• [To do]:
Find every line of the listing below where "Angebote" appears, and copy it.

• [Source data]:

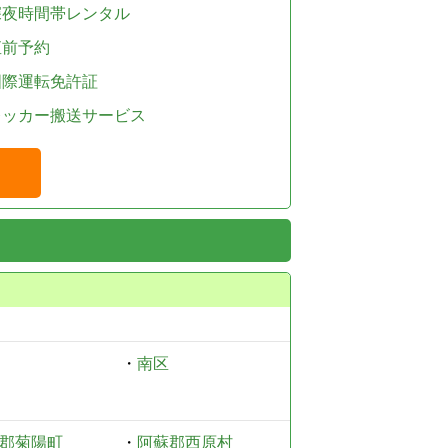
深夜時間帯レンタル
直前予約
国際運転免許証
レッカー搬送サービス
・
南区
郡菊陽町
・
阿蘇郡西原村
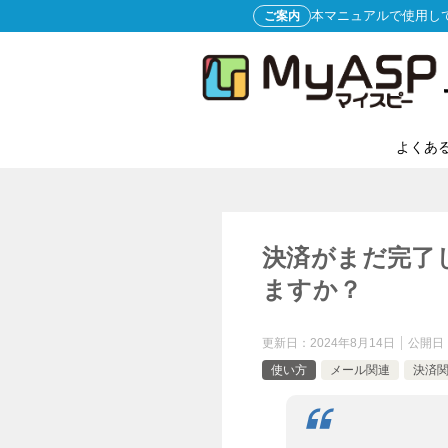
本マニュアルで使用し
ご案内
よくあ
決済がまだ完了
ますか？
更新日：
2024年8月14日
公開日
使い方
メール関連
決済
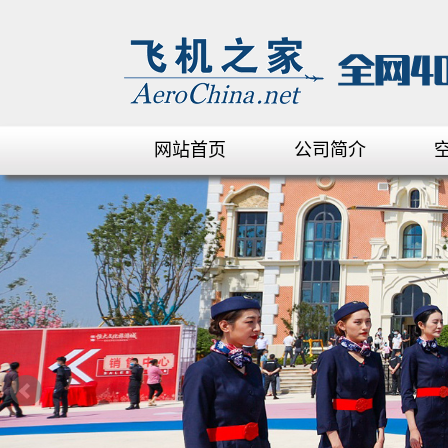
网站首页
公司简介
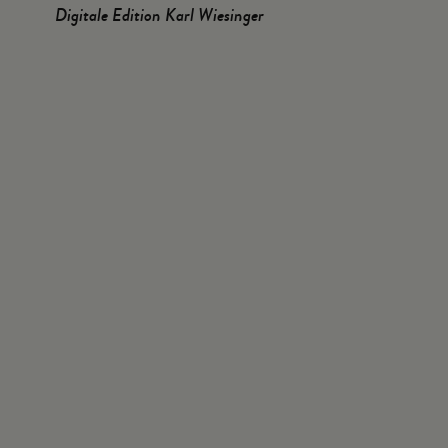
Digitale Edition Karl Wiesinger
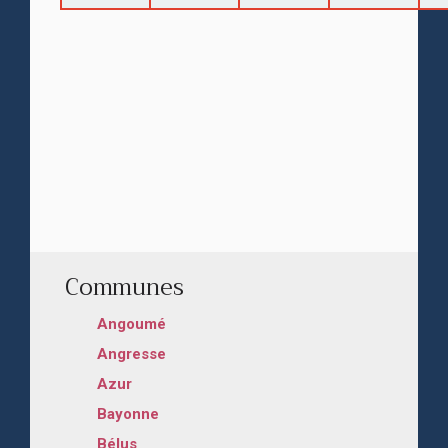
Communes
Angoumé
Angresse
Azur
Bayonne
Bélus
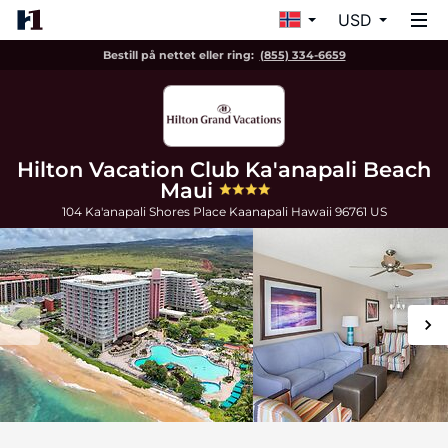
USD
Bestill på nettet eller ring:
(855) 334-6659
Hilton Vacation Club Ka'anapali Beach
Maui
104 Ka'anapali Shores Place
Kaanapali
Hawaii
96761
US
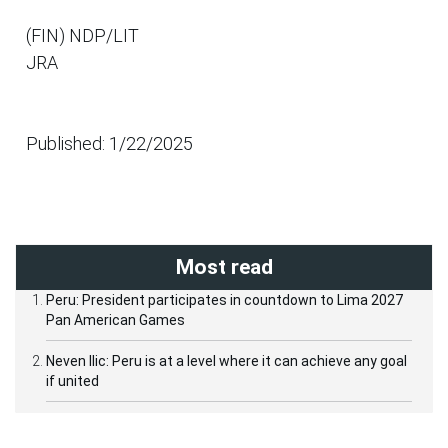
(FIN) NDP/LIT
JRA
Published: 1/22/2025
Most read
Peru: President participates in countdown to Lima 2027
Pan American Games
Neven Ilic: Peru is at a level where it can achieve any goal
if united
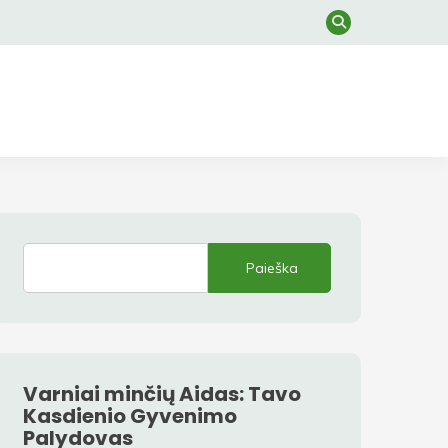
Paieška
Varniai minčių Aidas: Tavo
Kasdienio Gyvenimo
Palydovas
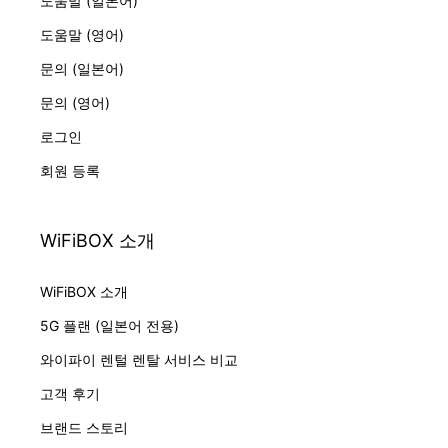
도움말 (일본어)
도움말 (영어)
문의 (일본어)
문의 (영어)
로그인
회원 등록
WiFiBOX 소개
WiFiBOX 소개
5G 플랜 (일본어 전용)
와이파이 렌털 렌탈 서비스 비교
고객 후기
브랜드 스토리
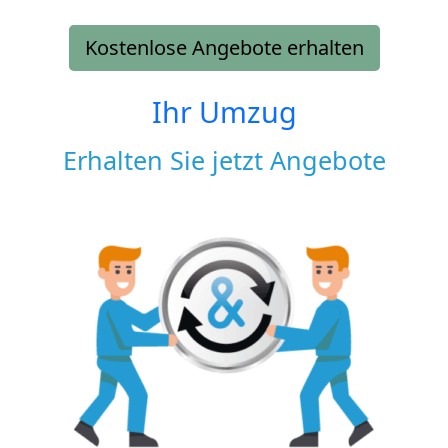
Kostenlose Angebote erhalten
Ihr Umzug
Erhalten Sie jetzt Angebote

• [Result of the task]:
Kostenlose Angebote erhalten
Erhalten Sie jetzt Angebote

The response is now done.